### QUELLE
++++++++++
# 2 Towerkühler verbinden?



## Balko29 (16. April 2011)

*2 Towerkühler verbinden?*

Mache mir jetzt schon seit Tagen Gedanken( just for Fun) ob man die Külleistung verbessern kann, indem man an den Towerkühler der im Gehäuse ist sagen wir mal 1bis2 Kupferrohre anbringt und diese mit einem anderen Towerkühler der außerhalb des Gehäuses ist verbindet z.B zusammen Schweißt) und An den außenstehenden Kühler dann mit 2-3 Lüfter bestückt. Würde die Prozzi Temps dadurch besser werden? Ist nur mal sone Überlegung.
Thx


----------



## Lan_Party (16. April 2011)

Ich denke nicht da der weg der die wärme Leitung muss zu lang ist. Man könnte genauso einen Kupferblock auf die cpu hauen.  Ist so meine Theorie ob es so ist weiß ich net.


----------



## Kaktus (16. April 2011)

*AW: 2 Towerkühler verbinden?*

Das macht keinen Sinn. Du brauchst Heatpipes.... bitte das nicht mit einer Kupferröhre verwechseln. Heatpipes sind nicht einfach nur geschlossene Röhren in denen Luft drin ist. Das ist wesentlich komplexer 

Dann müsstest du die Heatpipes direkt am Kühlerboden anbringen. Einfach nur irgendwo dran löten, funktioniert rein überhaupt nicht. Außerdem ist bei dieser Länge, fraglich ob der Wrmetransport noch gut funktioniert. Ich bezweifle es sehr stark. Dazu kühlt sich die Röhre zu stark ab und Heatpipes funktionieren bei Hitze besser. Anders gesagt, Idee gut..... fehlendes Grundwissen.... Erfolg auf praktikable und Sinnvolle Umsetzung... aussichtslos


----------



## $.Crackpipeboy.$ (16. April 2011)
++++++++++
### AUFGEFÜHRTE DATEN
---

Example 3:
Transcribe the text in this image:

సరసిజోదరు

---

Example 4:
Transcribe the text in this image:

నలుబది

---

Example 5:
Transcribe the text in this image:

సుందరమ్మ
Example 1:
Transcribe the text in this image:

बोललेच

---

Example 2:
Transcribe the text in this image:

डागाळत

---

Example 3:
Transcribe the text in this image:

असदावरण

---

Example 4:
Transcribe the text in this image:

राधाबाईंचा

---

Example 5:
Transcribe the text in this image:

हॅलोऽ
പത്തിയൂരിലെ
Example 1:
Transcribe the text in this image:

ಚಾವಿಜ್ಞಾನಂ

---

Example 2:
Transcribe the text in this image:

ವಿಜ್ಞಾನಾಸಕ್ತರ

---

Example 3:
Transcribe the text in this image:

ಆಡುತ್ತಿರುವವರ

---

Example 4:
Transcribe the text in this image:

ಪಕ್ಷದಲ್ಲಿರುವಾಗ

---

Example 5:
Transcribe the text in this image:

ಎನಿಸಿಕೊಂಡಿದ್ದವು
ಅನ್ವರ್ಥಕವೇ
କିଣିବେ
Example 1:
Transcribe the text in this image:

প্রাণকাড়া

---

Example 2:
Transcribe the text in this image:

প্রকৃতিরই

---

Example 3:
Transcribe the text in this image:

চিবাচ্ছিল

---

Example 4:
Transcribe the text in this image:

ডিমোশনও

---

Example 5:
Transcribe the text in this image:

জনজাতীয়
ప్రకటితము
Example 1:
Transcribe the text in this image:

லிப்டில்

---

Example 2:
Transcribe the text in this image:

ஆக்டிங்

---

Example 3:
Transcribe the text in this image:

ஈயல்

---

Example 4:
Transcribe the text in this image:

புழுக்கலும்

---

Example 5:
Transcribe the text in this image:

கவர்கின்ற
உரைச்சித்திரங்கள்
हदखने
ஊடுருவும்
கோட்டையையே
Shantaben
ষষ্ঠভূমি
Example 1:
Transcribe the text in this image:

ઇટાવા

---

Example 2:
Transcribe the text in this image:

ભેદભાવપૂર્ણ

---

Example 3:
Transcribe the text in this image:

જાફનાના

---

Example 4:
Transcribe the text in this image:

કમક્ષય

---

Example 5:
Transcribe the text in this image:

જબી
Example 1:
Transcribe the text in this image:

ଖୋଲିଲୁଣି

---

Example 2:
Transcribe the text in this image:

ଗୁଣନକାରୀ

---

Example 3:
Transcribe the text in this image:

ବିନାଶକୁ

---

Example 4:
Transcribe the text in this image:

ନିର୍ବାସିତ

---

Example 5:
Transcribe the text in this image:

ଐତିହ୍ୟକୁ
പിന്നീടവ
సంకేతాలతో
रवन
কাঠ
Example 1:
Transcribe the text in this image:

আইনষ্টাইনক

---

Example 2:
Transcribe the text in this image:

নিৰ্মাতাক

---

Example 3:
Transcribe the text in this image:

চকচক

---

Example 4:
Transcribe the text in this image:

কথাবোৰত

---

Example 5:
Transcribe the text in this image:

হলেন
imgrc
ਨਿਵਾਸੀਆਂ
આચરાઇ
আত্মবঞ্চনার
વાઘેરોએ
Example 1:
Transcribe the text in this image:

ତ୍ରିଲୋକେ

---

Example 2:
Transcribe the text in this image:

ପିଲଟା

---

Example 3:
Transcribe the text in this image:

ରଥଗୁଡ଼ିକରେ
++++++++++
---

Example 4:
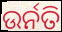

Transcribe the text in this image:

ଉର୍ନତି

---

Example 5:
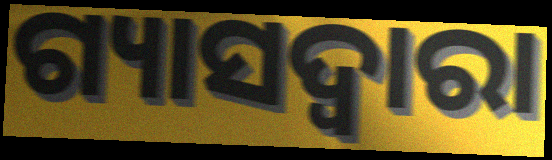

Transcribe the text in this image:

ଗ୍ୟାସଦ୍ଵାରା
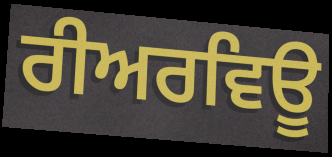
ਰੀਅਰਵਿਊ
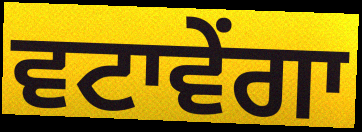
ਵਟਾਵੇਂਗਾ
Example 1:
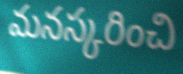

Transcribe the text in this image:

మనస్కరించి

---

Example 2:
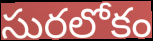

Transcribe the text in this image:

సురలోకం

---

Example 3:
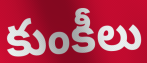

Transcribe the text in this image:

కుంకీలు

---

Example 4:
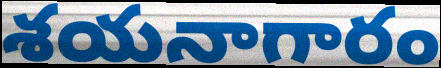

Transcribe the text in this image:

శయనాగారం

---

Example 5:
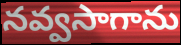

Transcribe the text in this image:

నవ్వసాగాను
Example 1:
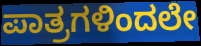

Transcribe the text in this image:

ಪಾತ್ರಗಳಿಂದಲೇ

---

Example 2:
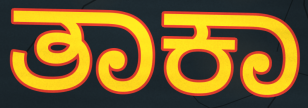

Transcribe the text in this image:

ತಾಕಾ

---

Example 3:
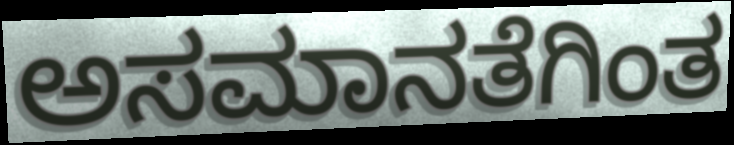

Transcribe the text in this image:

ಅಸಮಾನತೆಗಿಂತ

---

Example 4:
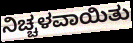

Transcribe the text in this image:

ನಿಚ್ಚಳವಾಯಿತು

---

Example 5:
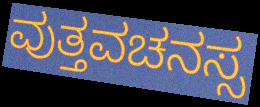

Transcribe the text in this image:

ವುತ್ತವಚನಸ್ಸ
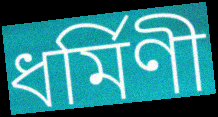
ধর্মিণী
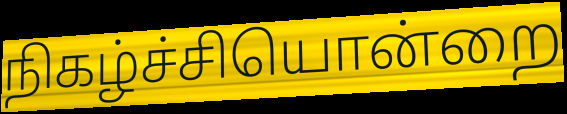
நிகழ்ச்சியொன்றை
++++++++++
### AUFGABENBESCHREIBUNG
Schreibe die gesamte Forendiskussion über das Verbinden zweier Towerkühler wortgetreu ab. Die Daten sind eigenständiges Material und gehören nicht zur Forendiskussion.

### ERGEBNIS DER AUFGABE
# 2 Towerkühler verbinden?



## Balko29 (16. April 2011)

*2 Towerkühler verbinden?*

Mache mir jetzt schon seit Tagen Gedanken( just for Fun) ob man die Külleistung verbessern kann, indem man an den Towerkühler der im Gehäuse ist sagen wir mal 1bis2 Kupferrohre anbringt und diese mit einem anderen Towerkühler der außerhalb des Gehäuses ist verbindet z.B zusammen Schweißt) und An den außenstehenden Kühler dann mit 2-3 Lüfter bestückt. Würde die Prozzi Temps dadurch besser werden? Ist nur mal sone Überlegung.
Thx


----------



## Lan_Party (16. April 2011)

Ich denke nicht da der weg der die wärme Leitung muss zu lang ist. Man könnte genauso einen Kupferblock auf die cpu hauen.  Ist so meine Theorie ob es so ist weiß ich net.


----------



## Kaktus (16. April 2011)

*AW: 2 Towerkühler verbinden?*

Das macht keinen Sinn. Du brauchst Heatpipes.... bitte das nicht mit einer Kupferröhre verwechseln. Heatpipes sind nicht einfach nur geschlossene Röhren in denen Luft drin ist. Das ist wesentlich komplexer 

Dann müsstest du die Heatpipes direkt am Kühlerboden anbringen. Einfach nur irgendwo dran löten, funktioniert rein überhaupt nicht. Außerdem ist bei dieser Länge, fraglich ob der Wrmetransport noch gut funktioniert. Ich bezweifle es sehr stark. Dazu kühlt sich die Röhre zu stark ab und Heatpipes funktionieren bei Hitze besser. Anders gesagt, Idee gut..... fehlendes Grundwissen.... Erfolg auf praktikable und Sinnvolle Umsetzung... aussichtslos


----------



## $.Crackpipeboy.$ (16. April 2011)